Muralidhar Padala, Ph.D., assistant professor of cardiothoracic surgery in Emory University School of Medicine, has been selected as the 2018 recipient of the Albert E. Levy Scientific Research Award in the Junior Faculty Division. The Albert E. Levy Award is an annual recognition awarded by the University Research Committee in the Emory Office of the Provost to recognize the contributions of Emory faculty members to the advancement of scientific knowledge.
Padala is director of the Structural Heart Research and Innovation Laboratory in the Carlyle Fraser Heart Center at Emory University Hospital Midtown and is a program faculty member in the Wallace H. Coulter Department of Biomedical Engineering at Georgia Tech and Emory University. He oversees an interdisciplinary team of engineers, biologists and surgeons focused on research problems in heart surgery.
In announcing the award, the awards committee noted that Padala’s scientific contributions to the field of cardiothoracic surgery are truly timely and significant in the development of a research program focused on bioengineering approaches to cardiovascular intervention.
Padala will receive the award and a $1,000 honorarium at the John F. Morgan Distinguished Faculty Lecture on Tuesday, Feb. 6 from 4-6 p.m. in the Cox Ballroom of Cox Hall. Emory history professor Carol Anderson will deliver this year’s Distinguished Faculty Lecture.

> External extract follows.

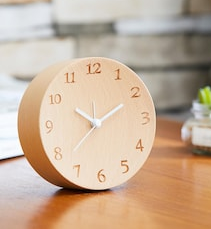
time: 10:10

Padala’s cross-disciplinary research laboratory applies bioengineering principles to improve and optimize cardiovascular interventions, both surgical and interventional, to improve the durability of the surgery and the patient outcomes. Interventions in the cardiovascular system are complex, as the surgical reconstruction or implanted material/device used for reconstruction must withstand the hemodynamic forces in each heartbeat for the rest of the patient’s life.
Since joining Emory in 2010, Padala’s research has focused on the biomechanical optimization of heart valve surgical techniques, delineating the shortcomings of current techniques and developing new ones. One such technique to repair the mitral valve that emerged from his research is currently being investigated in human clinical trials by his mentor, Robert A. Guyton, MD, funded by an NIH R01 grant to Padala.
Padala’s research has also resulted in a new interventional device and catheter to repair leaky mitral valves. This is achieved in a beating heart with a small catheter, without the need for traditional open-chest, arrested-heart surgery. This technology is currently in the pre-clinical testing phase, through grants from the Coulter Foundation and an NIH R01 grant. Padala’s most recent research has focused on understanding the impact of valve disease on heart failure and developing devices that can reduce myocardial wall stress, aided by grants from the American Heart Association.
Prior to joining Emory, Padala completed his Ph.D. in Bioengineering from Georgia Tech, and a BS in Mechanical Engineering with a thesis on flow modeling in supersonic combustion engines from Osmania University in India.